Typed this up at Programmers.SE first, but imagine this may be better suited to here - purely because it's not asking for a advice regarding a specific technical issue. Feel free to vote to move though!
I'm currently working on a project using the "Spree" e-commerce platform for Ruby on Rails. It's been a complete joy to configure and to work with. The joy stopped there though.
I'm trying to develop a completely custom interface - one that bears no similarity at all with the default configuration. Now the Spree documentation suggests I have only two options:
deface
overrides. Everywhere. Seemingly to override other overrides.Naturally, for such a dramatic change in style using deface is a complete nightmare; Deface
does not look like an acceptable way to be expected to re-write a complete UI in; nor does it seem very efficient. So I opted to completely rebuild the views.

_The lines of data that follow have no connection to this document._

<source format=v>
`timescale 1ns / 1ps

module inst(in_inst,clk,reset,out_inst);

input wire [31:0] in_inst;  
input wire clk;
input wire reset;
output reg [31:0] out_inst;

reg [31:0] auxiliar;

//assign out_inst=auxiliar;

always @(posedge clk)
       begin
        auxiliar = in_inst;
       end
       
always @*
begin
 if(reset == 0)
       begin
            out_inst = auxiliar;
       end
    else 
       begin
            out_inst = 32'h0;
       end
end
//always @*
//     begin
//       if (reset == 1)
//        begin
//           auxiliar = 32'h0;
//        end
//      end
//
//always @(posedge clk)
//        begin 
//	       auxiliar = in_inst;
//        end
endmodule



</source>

Then the realisation hits that there are around 8 plugins all relying on deface overrides, with the view files hardcoded and the target selectors often being 'flakey' (at best).
Apart from the very minimal documentation on the spree website, all I can find are slideshows from various conferences, which - without the context of the talk are actually of minimal use. They all seem to focus on using deface overrides for largely simplistic changes, and the more recent ones appear to be over a year old.

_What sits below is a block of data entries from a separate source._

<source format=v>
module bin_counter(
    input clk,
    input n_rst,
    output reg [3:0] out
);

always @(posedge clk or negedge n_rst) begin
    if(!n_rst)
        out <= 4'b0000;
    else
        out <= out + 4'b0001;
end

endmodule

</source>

Am I missing something? Does anyone know of the best practice for performing something like this? Where I should actually be looking?

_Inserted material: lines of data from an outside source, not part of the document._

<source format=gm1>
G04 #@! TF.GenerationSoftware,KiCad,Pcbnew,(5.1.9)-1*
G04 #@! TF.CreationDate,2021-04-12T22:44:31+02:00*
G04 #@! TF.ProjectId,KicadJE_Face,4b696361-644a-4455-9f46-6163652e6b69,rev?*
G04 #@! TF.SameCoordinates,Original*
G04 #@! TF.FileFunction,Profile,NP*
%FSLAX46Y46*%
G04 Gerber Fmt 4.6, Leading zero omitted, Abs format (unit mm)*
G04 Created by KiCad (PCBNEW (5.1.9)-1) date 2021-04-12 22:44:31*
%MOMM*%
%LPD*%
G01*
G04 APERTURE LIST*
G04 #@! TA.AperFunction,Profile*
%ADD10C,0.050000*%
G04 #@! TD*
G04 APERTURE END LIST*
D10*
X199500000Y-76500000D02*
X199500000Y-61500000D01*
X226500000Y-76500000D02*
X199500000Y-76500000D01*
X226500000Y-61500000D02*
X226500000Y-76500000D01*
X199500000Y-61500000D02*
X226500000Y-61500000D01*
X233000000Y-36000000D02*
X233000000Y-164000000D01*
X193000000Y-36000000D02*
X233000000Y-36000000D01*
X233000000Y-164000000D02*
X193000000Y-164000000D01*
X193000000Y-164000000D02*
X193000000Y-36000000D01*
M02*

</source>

I have gone through the same problem and as you suggested, when there are lot of plugins using deface, it is better to use deface rather than overriding the entire view. It took some time to learn the fact that mecca of spree and the guide apart from documentation is the github sourcecode for spree. Anything missing in the documentation is present here.
If you want to override a view, there are two ways:
1) You want to override it completely using a new view. In such case, I would recommend not to change its existing structure used in the present source code and add your new changes. This way you are still making the data hooks available to other plugins depending on deface which depends on your view's html code structure and tags.
2) Using Deface. TO get started with Deface is a bit if a nightmare as there aren't sufficient documentations. The best way to get started using Deface is github.
The most important utility to test your new view code after Deface has replaced is to use rake tasks.
To see the elements selected with a tag use:
rake deface:test_selector['spree/address/_form','p']
- This shows all elements using p in the corresponding view partial.
To see the original partial use:
rake deface:get_result[shared/_head]
These are mentioned at deface's github but these come very handy, hence emphasizing.